Semua pasukan muslim yang syahid diperlakukan demikian, kecuali satu orang yaitu Hanzhalah bin Ar-Rahib, RA.
Rasulullah SAW pun berdiri di hadapan jenazah Hamzah bin Abdil Muththalib RA, yang juga telah dicincang kaum kafir dengan cara dibelah perutnya dan dipotong rata hidungnya. Saat itu Rasulullah SAW bersumpah,”Demi Dzat yang aku bersumpah dengannya, sungguh jika Allah memenangkan diriku atas mereka, aku akan mencincang 70 orang sebagai ganti dirimu.” (HR. Al-Thabrani).
Maka turunlah ayat ini (QS An-Nahl : 126) yang melarang Nabi SAW untuk membalas musuh lebih dari yang dilakukan musuh, dan hanya membolehkan membalas secara sepadan kepada musuh kafir (mu’amalah bil mitsli), meskipun tindakan itu diharamkan di luar perang (seperti mencincang jenazah kaum kafir, atau membunuh sipil kafir). (Taqiyuddin An-Nabhani, Al-Syakhshiyyah Al-Islamiyyah, Juz II, hlm. 191).
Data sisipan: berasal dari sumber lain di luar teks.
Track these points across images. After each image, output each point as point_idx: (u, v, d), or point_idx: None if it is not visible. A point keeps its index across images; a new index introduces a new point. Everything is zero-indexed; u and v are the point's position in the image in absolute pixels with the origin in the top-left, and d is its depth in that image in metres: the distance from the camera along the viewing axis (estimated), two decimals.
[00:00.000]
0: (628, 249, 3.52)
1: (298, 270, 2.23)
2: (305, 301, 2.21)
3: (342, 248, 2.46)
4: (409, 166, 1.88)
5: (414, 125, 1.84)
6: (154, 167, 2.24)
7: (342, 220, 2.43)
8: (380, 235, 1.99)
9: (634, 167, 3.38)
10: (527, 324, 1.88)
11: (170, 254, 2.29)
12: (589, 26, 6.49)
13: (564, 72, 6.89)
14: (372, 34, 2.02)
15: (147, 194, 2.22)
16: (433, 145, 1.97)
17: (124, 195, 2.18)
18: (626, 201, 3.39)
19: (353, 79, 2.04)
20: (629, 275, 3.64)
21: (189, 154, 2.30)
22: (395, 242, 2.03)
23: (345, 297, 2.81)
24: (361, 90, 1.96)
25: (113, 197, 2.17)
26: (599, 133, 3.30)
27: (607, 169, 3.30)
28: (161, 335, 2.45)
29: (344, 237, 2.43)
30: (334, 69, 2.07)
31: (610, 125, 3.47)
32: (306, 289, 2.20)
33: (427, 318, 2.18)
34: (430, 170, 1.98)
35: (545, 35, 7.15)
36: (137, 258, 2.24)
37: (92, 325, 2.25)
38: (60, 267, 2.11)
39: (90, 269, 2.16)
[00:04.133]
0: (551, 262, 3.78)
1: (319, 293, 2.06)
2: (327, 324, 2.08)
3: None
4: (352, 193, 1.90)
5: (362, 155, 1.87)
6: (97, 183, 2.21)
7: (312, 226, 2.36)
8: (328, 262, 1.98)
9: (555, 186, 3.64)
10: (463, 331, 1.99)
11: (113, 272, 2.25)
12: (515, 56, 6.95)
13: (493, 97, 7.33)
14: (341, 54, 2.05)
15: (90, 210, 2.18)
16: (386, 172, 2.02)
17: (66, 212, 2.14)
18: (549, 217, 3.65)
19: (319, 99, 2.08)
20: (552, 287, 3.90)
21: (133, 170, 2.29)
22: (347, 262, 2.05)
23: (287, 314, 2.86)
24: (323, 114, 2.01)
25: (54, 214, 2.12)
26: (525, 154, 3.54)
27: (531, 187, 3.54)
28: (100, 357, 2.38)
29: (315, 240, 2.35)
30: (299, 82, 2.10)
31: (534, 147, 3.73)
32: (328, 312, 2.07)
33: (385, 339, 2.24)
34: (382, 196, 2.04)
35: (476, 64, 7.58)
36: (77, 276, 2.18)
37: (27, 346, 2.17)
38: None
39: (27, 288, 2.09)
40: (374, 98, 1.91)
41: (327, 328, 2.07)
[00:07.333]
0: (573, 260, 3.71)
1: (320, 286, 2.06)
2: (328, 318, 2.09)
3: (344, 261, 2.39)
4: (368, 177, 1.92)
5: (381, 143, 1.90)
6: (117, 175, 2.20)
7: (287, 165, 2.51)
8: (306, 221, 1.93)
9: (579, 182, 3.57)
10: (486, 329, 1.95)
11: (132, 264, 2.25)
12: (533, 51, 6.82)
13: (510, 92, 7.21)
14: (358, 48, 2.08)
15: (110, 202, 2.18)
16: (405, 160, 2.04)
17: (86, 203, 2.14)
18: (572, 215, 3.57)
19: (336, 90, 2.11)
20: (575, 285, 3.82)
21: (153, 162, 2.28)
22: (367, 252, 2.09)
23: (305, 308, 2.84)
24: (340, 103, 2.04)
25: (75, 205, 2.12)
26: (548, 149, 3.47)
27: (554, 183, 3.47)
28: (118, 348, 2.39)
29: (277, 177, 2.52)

Dalil lain yang juga membolehkan membalas sepadan kepada musuh (mu’amalah bil mitsli), adalah firman Allah SWT :
فَمَنِ اعْتَدٰى عَلَيْكُمْ فَاعْتَدُوْا عَلَيْهِ بِمِثْلِ مَا اعْتَدٰى عَلَيْكُمْ ۖ وَاتَّقُوا اللّٰهَ وَاعْلَمُوْٓا اَنَّ اللّٰهَ مَعَ الْمُتَّقِيْنَ
“Oleh sebab itu barangsiapa menyerang kamu, maka seranglah dia setimpal dengan serangannya terhadap kamu.” (QS Al-Baqarah : 194)
Berdasarkan dalil-dalil tersebut, maka jika musuh kafir dalam perang telah memulai lebih dulu untuk membunuh orang sipil dari umat Islam, boleh hukumnya pasukan muslim juga membunuh kaum sipil kafir, sebagai bentuk perlakuan yang sepadan (mu’amalah bil mitsli) kepada musuh kafir dalam peperangan, meskipun hukum asalnya membunuh sipil kafir hukumnya haram baik dalam perang maupun di luar perang.
Dengan demikian, boleh hukumnya dan tidak haram, dalam perang (jihad) pasukan muslim membunuh warga sipil dari pihak musuh (negara kafir), jika musuh kafir telah terlebih dulu sudah memulai membunuh kaum sipil dari kalangan kaum muslimin.
Maka dari itu, boleh dan tidak berdosa pasukan jihad Hamas yang menyerang kaum sipil Yahudi yang sedang bernyanyi dan berjoget di sebuah konser, pada hari Sabtu 7 Oktober 2023. Hal ini dibolehkan karena Islam membolehkan perlakuan yang sepadan (mu’amalah bil mitsli) kepada musuh Yahudi kafir, karena kaum Yahudi kafir sudah lebih dahulu pernah membunuh dan membantai orang-orang sipil dari kalangan kaum muslimin, sebagaimana terbukti dalam berbagai perang mereka dengan kaum muslimin Palestina. Wallahu a’lam.